El calendario político en Colombia avanza, pero en el departamento del Cauca, la cuenta regresiva no es solo para las elecciones: es una cuenta regresiva para la tranquilidad y, a menudo, para la vida. La jornada del pasado jueves 13 de noviembre, marcada por los ataques coordinados de las disidencias de las Farc, no fue un incidente aislado, sino una declaración de guerra que expone la fragilidad de la paz y la soberanía del Estado en una de sus regiones más estratégicas.
La respuesta de las disidencias a los bombardeos ordenados por el presidente Petro fue rápida, brutal y, lo más preocupante, audazmente coordinada. Los informes que llegan desde Padilla, Corinto, Caloto, Inzá, El Patía y Timbío dibujan un panorama de terrorismo táctico: ataques con drones contra estaciones de policía, como el reportado por comerciantes aturdidos en Timbío, y el uso de retenes para pinchar neumáticos y pintar vehículos con grafitis, una intimidación simbólica que busca anular la presencia estatal y consolidar el control territorial armado. El balance de militares, policías y civiles lesionados es el costo tangible de esta retaliación, pero el costo intangible, el miedo generalizado, es mucho más devastador.
El hecho de que la violencia sea señalada como una “retaliación” por la ofensiva en Guaviare solo subraya un ciclo vicioso: la mano dura militar genera un desplazamiento inmediato del conflicto y una respuesta violenta dirigida a la población civil y a la infraestructura de seguridad local. El Estado reacciona, pero la guerrilla elige el cuándo y el dónde de la confrontación, manteniendo a la sociedad rehén de su pulso.
La metáfora más dolorosa de esta crisis se encuentra en la inminente jornada electoral. La democracia se basa en la libre circulación de ideas y candidatos, pero hoy, en el Cauca, esa libertad está cercenada por la amenaza de la muerte. La noticia de que muchos aspirantes a cargos de elección popular no pueden salir de Popayán para hacer campaña es la prueba irrefutable de que la democracia está sitiada .
Unos comicios donde los líderes no pueden visitar a sus electores por temor a ser “ultimados” no son un ejercicio pleno de la voluntad popular, sino una elección bajo coacción.

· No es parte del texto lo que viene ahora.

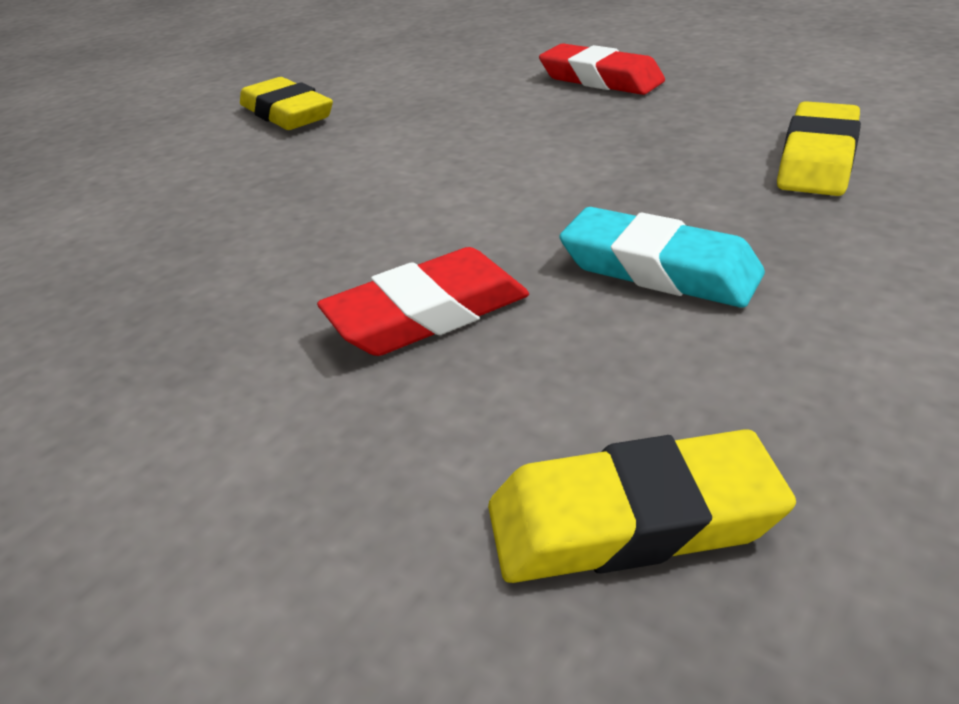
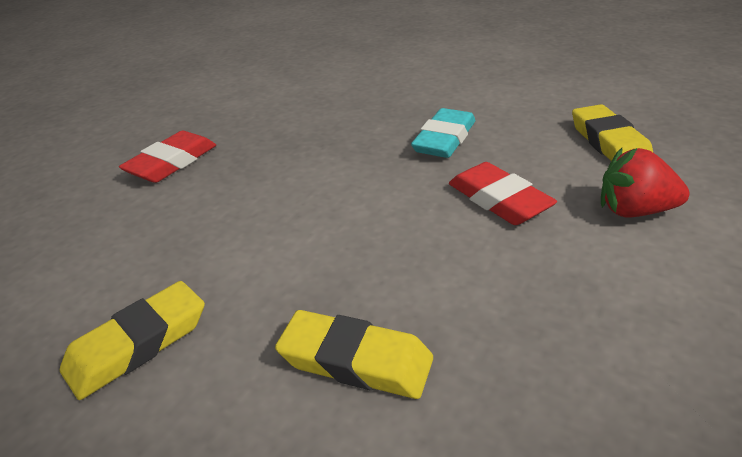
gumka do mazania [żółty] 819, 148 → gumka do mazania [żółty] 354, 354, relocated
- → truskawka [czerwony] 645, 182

Los votos que se depositen serán legítimos, pero el proceso habrá sido profundamente viciado por la intimidación de las armas. Es el grupo armado, y no el ciudadano, quien traza el mapa político del departamento.
El clamor del gobernador Octavio Guzmán, al señalar el “atentado cobarde contra la vida y la tranquilidad del pueblo caucano”, es la voz de una región que exige más que respuestas militares. Exige una estrategia integral que vaya más allá del bombardeo y la retaliación, que recupere el territorio, garantice la seguridad de los ciudadanos y, fundamentalmente, proteja el derecho inalienable de los caucamos a vivir, votar y elegir sin terror.
El Cauca no necesita paños de agua tibia; necesita que el Estado demuestre, con acciones contundentes y una presencia permanente, que la soberanía reside en sus instituciones y en su pueblo, y no en el fusil de las disidencias. De lo contrario, seguiremos viendo cómo la guerra le roba a la democracia sus voces, sus líderes y su futuro.